**WRITTEN TASK:**
Nothing should appear in the answer except the line containing "ಶಾಸನಗಳನ್ನು ಸೇನಬೋವರು, ಕರಣಿಕರು" and the lines following it through the end of the listing, each given exactly.

**PROVIDED INFORMATION:**
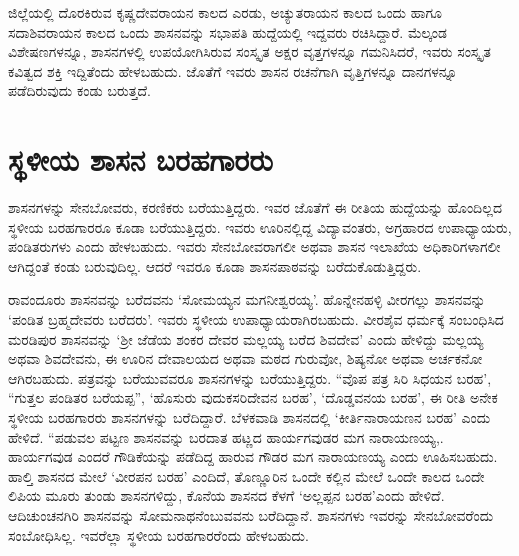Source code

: ಜಿಲ್ಲೆಯಲ್ಲಿ ದೊರಕಿರುವ ಕೃಷ್ಣದೇವರಾಯನ ಕಾಲದ ಎರಡು, ಅಚ್ಯುತರಾಯನ ಕಾಲದ ಒಂದು ಹಾಗೂ ಸದಾಶಿವರಾಯನ ಕಾಲದ ಒಂದು ಶಾಸನವನ್ನು ಸಭಾಪತಿ ಹುದ್ದೆಯಲ್ಲಿ ಇದ್ದವರು ರಚಿಸಿದ್ದಾರೆ. ಮೆಲ್ಕಂಡ ವಿಶೇಷಣಗಳನ್ನೂ, ಶಾಸನಗಳಲ್ಲಿ ಉಪಯೋಗಿಸಿರುವ ಸಂಸ್ಕೃತ ಅಕ್ಷರ ವೃತ್ತಗಳನ್ನೂ ಗಮನಿಸಿದರೆ, ಇವರು ಸಂಸ್ಕೃತ ಕವಿತ್ವದ ಶಕ್ತಿ ಇದ್ದಿತೆಂದು ಹೇಳಬಹುದು. ಜೊತೆಗೆ ಇವರು ಶಾಸನ ರಚನೆಗಾಗಿ ವೃತ್ತಿಗಳನ್ನೂ ದಾನಗಳನ್ನೂ ಪಡೆದಿರುವುದು ಕಂಡು ಬರುತ್ತದೆ.


\section{ಸ್ಥಳೀಯ ಶಾಸನ ಬರಹಗಾರರು}

ಶಾಸನಗಳನ್ನು ಸೇನಬೋವರು, ಕರಣಿಕರು ಬರೆಯುತ್ತಿದ್ದರು. ಇವರ ಜೊತೆಗೆ ಈ ರೀತಿಯ ಹುದ್ದೆಯನ್ನು ಹೊಂದಿಲ್ಲದ ಸ್ಥಳೀಯ ಬರಹಗಾರರೂ ಕೂಡಾ ಬರೆಯುತ್ತಿದ್ದರು. ಇವರು ಊರಿನಲ್ಲಿದ್ದ ವಿದ್ಯಾವಂತರು, ಅಗ್ರಹಾರದ ಉಪಾಧ್ಯಾಯರು, ಪಂಡಿತರುಗಳು ಎಂದು ಹೇಳಬಹುದು. ಇವರು ಸೇನಬೋವರಾಗಲೀ ಅಥವಾ ಶಾಸನ ಇಲಾಖೆಯ ಅಧಿಕಾರಿಗಳಾಗಲೀ ಆಗಿದ್ದಂತೆ ಕಂಡು ಬರುವುದಿಲ್ಲ. ಆದರೆ ಇವರೂ ಕೂಡಾ ಶಾಸನಪಾಠವನ್ನು ಬರೆದುಕೊಡುತ್ತಿದ್ದರು.

ರಾವಂದೂರು ಶಾಸನವನ್ನು ಬರೆದವನು ‘ಸೋಮಯ್ಯನ ಮಗನೀಶ್ವರಯ್ಯ’. ಹೊನ್ನೇನಹಳ್ಳಿ ವೀರಗಲ್ಲು ಶಾಸನವನ್ನು ‘ಪಂಡಿತ ಬ್ರಹ್ಮದೇವರು ಬರೆದರು’. ಇವರು ಸ್ಥಳೀಯ ಉಪಾಧ್ಯಾಯರಾಗಿರಬಹುದು. ವೀರಶೈವ ಧರ್ಮಕ್ಕೆ ಸಂಬಂಧಿಸಿದ ಮರಡಿಪುರ ಶಾಸನವನ್ನು ‘ಶ‍್ರೀ ಜೆಡೆಯ ಶಂಕರ ದೇವರ ಮಲ್ಲಯ್ಯ ಬರೆದ ಶಿವದೇವ’ ಎಂದು ಹೇಳಿದ್ದು ಮಲ್ಲಯ್ಯ ಅಥವಾ ಶಿವದೇವನು, ಈ ಊರಿನ ದೇವಾಲಯದ ಅಥವಾ ಮಠದ ಗುರುವೋ, ಶಿಷ್ಯನೋ ಅಥವಾ ಅರ್ಚಕನೋ ಆಗಿರಬಹುದು. ಪತ್ರವನ್ನು ಬರೆಯುವವರೂ ಶಾಸನಗಳನ್ನು ಬರೆಯುತ್ತಿದ್ದರು. “ವೊಪ ಪತ್ರ ಸಿರಿ ಸಿಧಯನ ಬರಹ’, “ಗುತ್ತಲ ಪಂಡಿತರ ಬರೆಯಪ್ಪ”, ‘ಹೊಸುರು ವುದುಕಸರಿದೇವನ ಬರಹ’, ‘ದೊಡ್ಡವನಯ ಬರಹ’, ಈ ರೀತಿ ಅನೇಕ ಸ್ಥಳೀಯ ಬರಹಗಾರರು ಶಾಸನಗಳನ್ನು ಬರೆದಿದ್ದಾರೆ. ಬೆಳಕವಾಡಿ ಶಾಸನದಲ್ಲಿ ‘ಕೀರ್ತಿನಾರಾಯಣನ ಬರಹ’ ಎಂದು ಹೇಳಿದೆ. “ಪಡುವಲ ಪಟ್ಟಣ ಶಾಸನವನ್ನು ಬರದಾತ ಹಟ್ಣದ ಹಾರ್ಯಗವುಡರ ಮಗ ನಾರಾಯಣಯ್ಯ,. ಹಾರ್ಯಗವುಡ ಎಂದರೆ ಗೌಡಿಕೆಯನ್ನು ಪಡೆದಿದ್ದ ಹಾರುವ ಗೌಡರ ಮಗ ನಾರಾಯಣಯ್ಯ ಎಂದು ಊಹಿಸಬಹುದು. ಹಾಲ್ತಿ ಶಾಸನದ ಮೇಲೆ ‘ವೀರಪನ ಬರಹ’ ಎಂದಿದೆ, ತೊಣ್ಣೂರಿನ ಒಂದೇ ಕಲ್ಲಿನ ಮೇಲೆ ಒಂದೇ ಕಾಲದ ಒಂದೇ ಲಿಪಿಯ ಮೂರು ತುಂಡು ಶಾಸನಗಳಿದ್ದು, ಕೊನೆಯ ಶಾಸನದ ಕೆಳಗೆ ‘ಅಲ್ಲಪ್ಪನ ಬರಹ’ಎಂದು ಹೇಳಿದೆ. ಆದಿಚುಂಚನಗಿರಿ ಶಾಸನವನ್ನು ಸೋಮನಾಥನೆಂಬುವವನು ಬರೆದಿದ್ದಾನೆ. ಶಾಸನಗಳು ಇವರನ್ನು ಸೇನಬೋವರೆಂದು ಸಂಬೋಧಿಸಿಲ್ಲ. ಇವರೆಲ್ಲಾ ಸ್ಥಳೀಯ ಬರಹಗಾರರೆಂದು ಹೇಳಬಹುದು.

**WRITTEN RESPONSE:**
ಶಾಸನಗಳನ್ನು ಸೇನಬೋವರು, ಕರಣಿಕರು ಬರೆಯುತ್ತಿದ್ದರು. ಇವರ ಜೊತೆಗೆ ಈ ರೀತಿಯ ಹುದ್ದೆಯನ್ನು ಹೊಂದಿಲ್ಲದ ಸ್ಥಳೀಯ ಬರಹಗಾರರೂ ಕೂಡಾ ಬರೆಯುತ್ತಿದ್ದರು. ಇವರು ಊರಿನಲ್ಲಿದ್ದ ವಿದ್ಯಾವಂತರು, ಅಗ್ರಹಾರದ ಉಪಾಧ್ಯಾಯರು, ಪಂಡಿತರುಗಳು ಎಂದು ಹೇಳಬಹುದು. ಇವರು ಸೇನಬೋವರಾಗಲೀ ಅಥವಾ ಶಾಸನ ಇಲಾಖೆಯ ಅಧಿಕಾರಿಗಳಾಗಲೀ ಆಗಿದ್ದಂತೆ ಕಂಡು ಬರುವುದಿಲ್ಲ. ಆದರೆ ಇವರೂ ಕೂಡಾ ಶಾಸನಪಾಠವನ್ನು ಬರೆದುಕೊಡುತ್ತಿದ್ದರು.

ರಾವಂದೂರು ಶಾಸನವನ್ನು ಬರೆದವನು ‘ಸೋಮಯ್ಯನ ಮಗನೀಶ್ವರಯ್ಯ’. ಹೊನ್ನೇನಹಳ್ಳಿ ವೀರಗಲ್ಲು ಶಾಸನವನ್ನು ‘ಪಂಡಿತ ಬ್ರಹ್ಮದೇವರು ಬರೆದರು’. ಇವರು ಸ್ಥಳೀಯ ಉಪಾಧ್ಯಾಯರಾಗಿರಬಹುದು. ವೀರಶೈವ ಧರ್ಮಕ್ಕೆ ಸಂಬಂಧಿಸಿದ ಮರಡಿಪುರ ಶಾಸನವನ್ನು ‘ಶ‍್ರೀ ಜೆಡೆಯ ಶಂಕರ ದೇವರ ಮಲ್ಲಯ್ಯ ಬರೆದ ಶಿವದೇವ’ ಎಂದು ಹೇಳಿದ್ದು ಮಲ್ಲಯ್ಯ ಅಥವಾ ಶಿವದೇವನು, ಈ ಊರಿನ ದೇವಾಲಯದ ಅಥವಾ ಮಠದ ಗುರುವೋ, ಶಿಷ್ಯನೋ ಅಥವಾ ಅರ್ಚಕನೋ ಆಗಿರಬಹುದು. ಪತ್ರವನ್ನು ಬರೆಯುವವರೂ ಶಾಸನಗಳನ್ನು ಬರೆಯುತ್ತಿದ್ದರು. “ವೊಪ ಪತ್ರ ಸಿರಿ ಸಿಧಯನ ಬರಹ’, “ಗುತ್ತಲ ಪಂಡಿತರ ಬರೆಯಪ್ಪ”, ‘ಹೊಸುರು ವುದುಕಸರಿದೇವನ ಬರಹ’, ‘ದೊಡ್ಡವನಯ ಬರಹ’, ಈ ರೀತಿ ಅನೇಕ ಸ್ಥಳೀಯ ಬರಹಗಾರರು ಶಾಸನಗಳನ್ನು ಬರೆದಿದ್ದಾರೆ. ಬೆಳಕವಾಡಿ ಶಾಸನದಲ್ಲಿ ‘ಕೀರ್ತಿನಾರಾಯಣನ ಬರಹ’ ಎಂದು ಹೇಳಿದೆ. “ಪಡುವಲ ಪಟ್ಟಣ ಶಾಸನವನ್ನು ಬರದಾತ ಹಟ್ಣದ ಹಾರ್ಯಗವುಡರ ಮಗ ನಾರಾಯಣಯ್ಯ,. ಹಾರ್ಯಗವುಡ ಎಂದರೆ ಗೌಡಿಕೆಯನ್ನು ಪಡೆದಿದ್ದ ಹಾರುವ ಗೌಡರ ಮಗ ನಾರಾಯಣಯ್ಯ ಎಂದು ಊಹಿಸಬಹುದು. ಹಾಲ್ತಿ ಶಾಸನದ ಮೇಲೆ ‘ವೀರಪನ ಬರಹ’ ಎಂದಿದೆ, ತೊಣ್ಣೂರಿನ ಒಂದೇ ಕಲ್ಲಿನ ಮೇಲೆ ಒಂದೇ ಕಾಲದ ಒಂದೇ ಲಿಪಿಯ ಮೂರು ತುಂಡು ಶಾಸನಗಳಿದ್ದು, ಕೊನೆಯ ಶಾಸನದ ಕೆಳಗೆ ‘ಅಲ್ಲಪ್ಪನ ಬರಹ’ಎಂದು ಹೇಳಿದೆ. ಆದಿಚುಂಚನಗಿರಿ ಶಾಸನವನ್ನು ಸೋಮನಾಥನೆಂಬುವವನು ಬರೆದಿದ್ದಾನೆ. ಶಾಸನಗಳು ಇವರನ್ನು ಸೇನಬೋವರೆಂದು ಸಂಬೋಧಿಸಿಲ್ಲ. ಇವರೆಲ್ಲಾ ಸ್ಥಳೀಯ ಬರಹಗಾರರೆಂದು ಹೇಳಬಹುದು.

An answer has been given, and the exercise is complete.